The technologies were classified into high, medium or low degree, according to their possible application. Among the high degree of applicability, Automatic Control of the Thickening Process, Recirculation of Water from Remote Reservoirs, Filtering of Washings and Deep Thickening are mentioned. Among the medium degree of applicability, Bio-remediation Treatment of effluents, Permanent Monitoring of Consumes, Dry Crushing and Pneumatic Centrifuging are mentioned. Among the low degree of applicability, Drainage Control of Lixiviation Heaps, Mine Consumption Optimization, Blowing and Extraction from the Aquifer of Washing Reservoirs and Porous Tubes are mentioned.
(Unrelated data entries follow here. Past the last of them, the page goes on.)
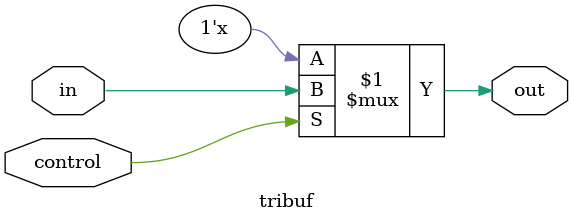
<source format=v>
module tribuf (out, in, control);
	input in, control;
	output out;
	
	assign #2 out = control ? in : 1'bz;
endmodule

</source>
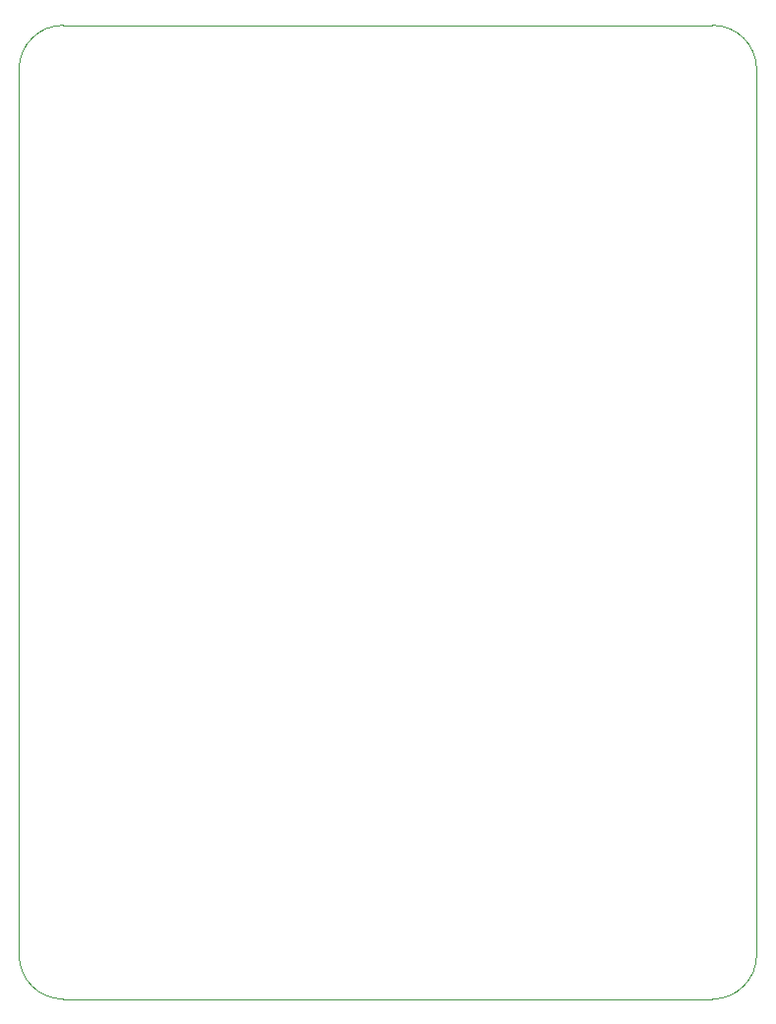
<source format=gbr>
G04 #@! TF.GenerationSoftware,KiCad,Pcbnew,(6.0.7)*
G04 #@! TF.CreationDate,2022-08-19T22:41:49+07:00*
G04 #@! TF.ProjectId,flashbed,666c6173-6862-4656-942e-6b696361645f,rev?*
G04 #@! TF.SameCoordinates,Original*
G04 #@! TF.FileFunction,Profile,NP*
%FSLAX46Y46*%
G04 Gerber Fmt 4.6, Leading zero omitted, Abs format (unit mm)*
G04 Created by KiCad (PCBNEW (6.0.7)) date 2022-08-19 22:41:49*
%MOMM*%
%LPD*%
G01*
G04 APERTURE LIST*
G04 #@! TA.AperFunction,Profile*
%ADD10C,0.100000*%
G04 #@! TD*
G04 APERTURE END LIST*
D10*
X54610000Y-17526000D02*
X110490000Y-17526000D01*
X114300000Y-21336000D02*
X114300000Y-97536000D01*
X50800000Y-97536000D02*
X50800000Y-21336000D01*
X110490000Y-101346000D02*
X54610000Y-101346000D01*
X50800000Y-97536000D02*
G75*
G03*
X54610000Y-101346000I3810000J0D01*
G01*
X114300000Y-21336000D02*
G75*
G03*
X110490000Y-17526000I-3810000J0D01*
G01*
X110490000Y-101346000D02*
G75*
G03*
X114300000Y-97536000I0J3810000D01*
G01*
X54610000Y-17526000D02*
G75*
G03*
X50800000Y-21336000I0J-3810000D01*
G01*
M02*

</source>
Technologies with a high degree of applicability require investments which range between 20kUS$ (Automatic Thickening Control) to 800kUS$ (L/s) (Deep Thickening). This requires operating costs of approximately 0.3cUS$/m (Recirculation of Water from Remote Reservoir which only applies to works with different heights above sea level and great distances between the reservoir and the thickener), to about 5cUS$ (Automatic Thickening Control, demanding a huge quantity of high cost consumables such as flocculants, energy and maintenance). Other technologies were catalogued as medium to low applicability mainly due to their high implementation costs, difficulties in their application relating to workplace characteristics (particularly due to their age), or because the technology had been applied only on a pilot scale.
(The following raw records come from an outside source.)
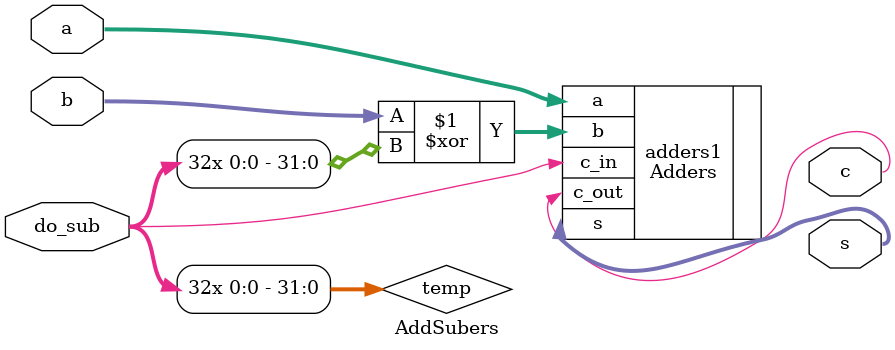
<source format=v>
module AddSubers #(
    parameter LENGTH = 32
)(
    input [LENGTH-1:0] a,
    input [LENGTH-1:0] b,
    input do_sub,
    output [LENGTH-1:0] s,
    output c
);
    wire [LENGTH-1:0] temp;
    assign temp = {LENGTH{do_sub}};
    Adders #(
        .LENGTH(LENGTH)
    ) adders1( 
        .a(a),
        .b(b[LENGTH-1:0]^temp),
        .c_in(do_sub),
        .s(s),
        .c_out(c)
    );
endmodule

</source>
Regarding treatment methods in use, the same study indicates that 56% of the 17 biggest company workplaces (each members of the Chilean Mining Council) perform treatment of wastewaters. Up to 67% of the effluents are treated, stored, or re-circulated back to the process. There is no data about the remaining 33%. The main treatment methods used are Gravity Separation, Neutralization and Sedimentation, Oil Separation and Controlled Oil Disposal, Filtration and Evaporation, Removal of Suspended Solids, Ion Abatement and ADF.

Therefore, according to the collected data framework and analysis, it could be concluded that within the Chilean mining context, there is an improvement in the use of effluent treatment technologies. The re-usage of water can also be confirmed. However, these are isolated initiatives and the justification of such initiatives is necessary in order to enhance the availability of this resource due to the difficulty or impossibility of incorporating new sources into the production process, especially in the northern zone. This affects the copper mining industry and its expansion potential, evident by the increase in the price of copper last year. From a business standpoint, this is becoming an increasingly urgent issue.

Most companies repeatedly reuse wastewaters until it loses it`s characteristics. At this stage the water is stored in ponds. The possibilities of using this water for other purposes such as irrigation are limited. For example, in Codelco's Northern Division, the water consumption in 2003 and 2004 reached about 55 millions m3, with more than 80% reuse and/or recycling, and 6% disposal (the rest is lost mainly through evaporation and water content of the product). This represents more than 3 million m3/year, or the equivalent of 15% of the gross demand for irrigation in Region 2; a demand that will reach 20 million m3 in 2017 according to the Dirección General de Aguas (2004). It is important to stress that Codelco reached levels above the mean, in relation to water use efficiency.

The adoption of treatment technologies generally requires infrastructural facilities, changes in productive processes and ad hoc managing systems. All of them need strong financial investment, which reduces their applicability in the Chilean mining context. Meanwhile, companies that consider water a scarce resource are not yet prone to invest in treatments for reusing water beyond its own immediate use.

Key words: copper mining, liquid effluents, effluent treatment.